有馬:今の日本は、成熟化していることもありますが、高度成長時代と違って目標を設定するのも難しくなり、何か所在がありません。政治もマスコミも小さな話ばかり追いかけています。今回、政調会長に抜擢されましたが、民進党として民主党時代の失敗を乗り越え、「この国をこうやってよくしたい」という方針はありますか。
山尾:あります。民主党時代に残念だったのは、いろいろな政治家が個人のメッセージを打ち出し過ぎ、党としてのメッセージがまとまりにくかったことです。
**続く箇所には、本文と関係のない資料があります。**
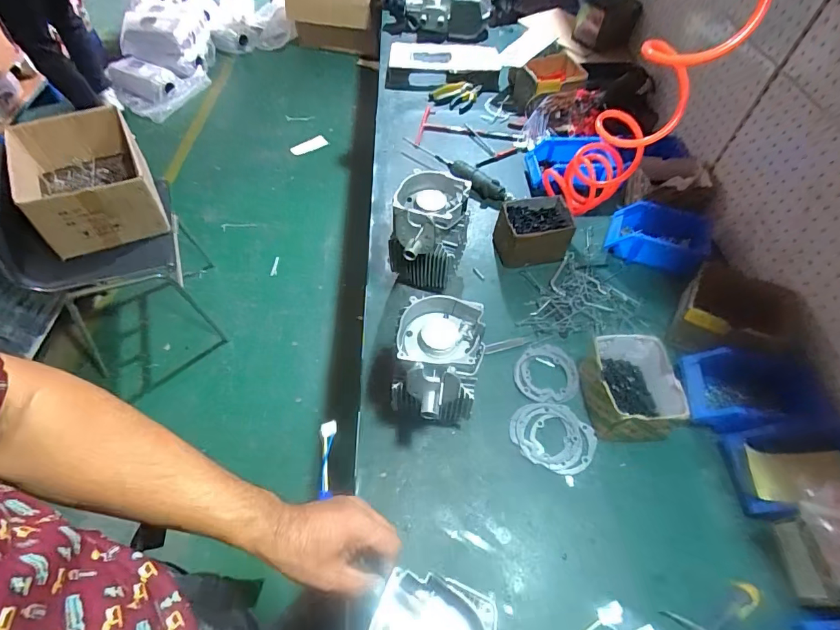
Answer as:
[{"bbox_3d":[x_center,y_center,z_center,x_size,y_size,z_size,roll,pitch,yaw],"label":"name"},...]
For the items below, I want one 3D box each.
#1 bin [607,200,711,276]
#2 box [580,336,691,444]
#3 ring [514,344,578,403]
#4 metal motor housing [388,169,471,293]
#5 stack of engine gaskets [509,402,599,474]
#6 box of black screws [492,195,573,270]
[{"bbox_3d":[0.493,-0.165,0.933,0.177,0.082,0.144,26,58,13],"label":"bin"},{"bbox_3d":[0.337,0.119,0.722,0.124,0.099,0.150,2,55,-3],"label":"box"},{"bbox_3d":[0.227,0.102,0.795,0.106,0.009,0.122,28,58,15],"label":"ring"},{"bbox_3d":[0.015,-0.140,0.828,0.131,0.194,0.162,7,55,0],"label":"metal motor housing"},{"bbox_3d":[0.215,0.195,0.720,0.131,0.010,0.107,22,57,11],"label":"stack of engine gaskets"},{"bbox_3d":[0.237,-0.173,0.943,0.144,0.093,0.122,-8,57,-9],"label":"box of black screws"}]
自民党は「右向け右」で、そこにはメリットもデメリットもあるかもしれませんが、「ワンボイス」でまとまっています。いま民進党がしなくてはいけないのは、いい意味で「ワンボイス」でまとめて行くことだと思います。
その意味で今回、民進党は新しい船出にあたって、結党宣言で「自由」「共生」「未来への責任」という3つの理念を掲げましたが、私はこうした理念も含め、民進党が掲げる政策を国民の皆さんにお話しする「通訳」になりたい。
3つの理念について、ぜひお話をさせていただきたいと思います。まず自由とは、安倍総理が国会でヤジを飛ばしたり、メディアを規制したり、憲法を勝手に解釈する自由ではありません。本来の自由とは、国家から国民の自由を守ることです。そのルールブックが憲法です。こうした当たり前のことを大きな声で言わないといけないほど、今の自民党政治は古いのですが、今はいちばん大事なものとして掲げます。もちろん、憲法改正について議論をしていくことはまったく否定するものではありません。
アベノミクスは金持ちを大金持ちにしただけ
有馬:なるほど。2つめの「共生」ですが、イメージがわきにくいし、古い言葉ですね。「強制」という音にも聞こえます。たとえば、今、自民党が打ち出している「一億総活躍社会」は、無理な話にも聞こえますが、「みんなが輝く」という意味で、「使い方によってはやっぱり悪くない」と言う議員もいます。よく言われる「格差是正」にしても、「強制的」にならすようなニュアンスがとうしてもありますね。「共生」だけでは、国民にうまく通じないのではありませんか?
山尾:共生については2つ申し上げたいことがあります。ひとつはアベノミクスについてです。アベノミクスはお金持ちを大金持ちにしましたが、実質所得は民主党政権時代より減少しました。
その意味で、衆議院の北海道5区の補欠選挙(4月24日投開票)の立候補者である池田まきさんの「普通の人から豊かになろう」はすごくいいキャッチフレーズだと思います。民進党は家計の消費を温めるような政策を実行し、普通の人から豊かになるという意味で、スタート地点が自民党とまったく違うことをわかりやすく言っていきたい。